Woher kommt der Wunsch der Jugend sich in eine surreale Welt wegzuträumen?
Die Jugend ist in der Regel das Jahrzehnt der unerfüllten Sehnsüchte. Du willst lauter Sachen machen, die Du nicht machen kannst. Du willst teure Klamotten – kriegst du nicht. Autofahren, Alkohol trinken – darfst du nicht. Du willst Sex haben – bekommst du nicht. Von den Erwachsenen werden die ganze Zeit Dinge verboten. Der Weg raus aus dieser Ohnmacht führt über die Musik oder Freunde, die dich verstehen, weil es ihnen genauso geht. Manchmal kann das eine ganze Szene sein, manchmal sind die Peergroup aber auch nur drei Leute. Es gibt in den diversen Jugendkulturen so viele Unterschiede, selbst innerhalb des Mainstreams, die nach außen kaum erkennbar sind. Es gibt so viele Codes. Einen Kapuzenpullover kann man auf so viele unterschiedliche Weise tragen. Es gibt zig Möglichkeiten, seine Schnürsenkel zu binden, seinen Kragen hochzustecken oder eben nicht. Man kann dadurch nach außen gut zeigen, wer man ist. In jedem Fall geht es auch darum, sich einen Raum zu schaffen, wo man sich wohl fühlt. Auch wenn das die gefährliche Welt des Gangster-Rap ist – diese Welt ist simpler, als die Realität draußen, wo auch die Erwachsenen nicht wissen was jetzt was ist. Schauen Sie doch auf die Politik. Es ist schwerer zu wissen, wohin jetzt die CDU in Zukunft geht und wofür sie steht oder eben auch nicht, als zu wissen, welcher Rapper für was steht und mit wem er Stress hat.

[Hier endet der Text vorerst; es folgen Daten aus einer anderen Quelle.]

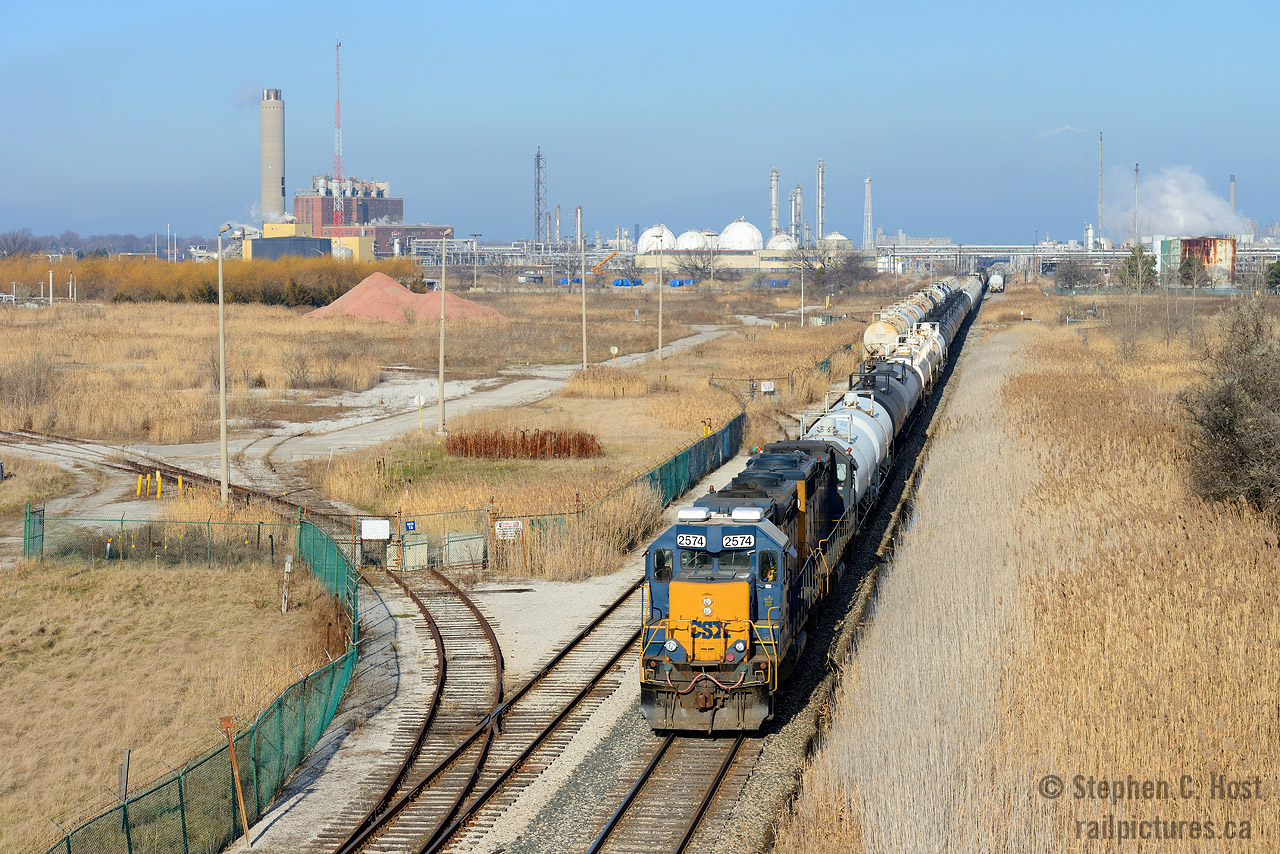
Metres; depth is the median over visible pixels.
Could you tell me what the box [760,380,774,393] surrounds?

Für einen Erwachsenen gibt es ja das Ideal, möglichst individuell zu sein. Wollen das die jungen Leute nicht irgendwann auch?
Irgendeiner Gruppe ordnet man sich immer zu, vielleicht ohne sich selbst darüber bewusst zu sein. Als Erwachsener wird man dann halt Mitglied im Yachtclub, kauft nur noch bei Manufactum ein oder wird zum Veganer. Auch die Individuellen sind eine Gruppe. Innerhalb seiner Gruppe fühlt man sich wohl, vielleicht auch überlegen.

Sie nannten sich am Anfang Ihrer Karriere Prinz Porno und haben auch wesentlich härteren Rap gemacht als heute. Gibt es Lieder, die Sie mittlerweile bereuen?
Meinungen und Einstellungen ändern sich ja im Laufe des Lebens. So manche Dinge, die würde ich heutzutage nicht mehr sagen. Aber genau das müssen wir eben auch unseren Kindern zugestehen, dass sie vielleicht mit 14 oder 16 nicht so aufgeklärt und überlegt sind wie wir im Erwachsenenalter. Sie müssen selber ihre Erfahrungen und Fehler machen.

Ist es sinnvoll, wenn Eltern ihren Teenagern Vorschläge machen? Wenn eine Mutter zu ihrem Sohn sagt, hör doch lieber diese feministische Rapperin oder Prinz Pi, der rappt nicht so böses Zeug?
So etwas geht meistens leider schief. Das funktioniert viel besser andersherum. Immer wenn ich meinen Kindern etwas vorschlage, machen sie am liebsten das Gegenteil davon. Wenn ich sage, das Gemüse hier auf gar keinen Fall essen, dann machen sie es vielleicht noch am ehesten. Sagen Sie doch darum eher: Hör auf gar keinen Fall Prinz Pi, das verbiete ich dir strikt.

Das Interview führte Saara von Alten.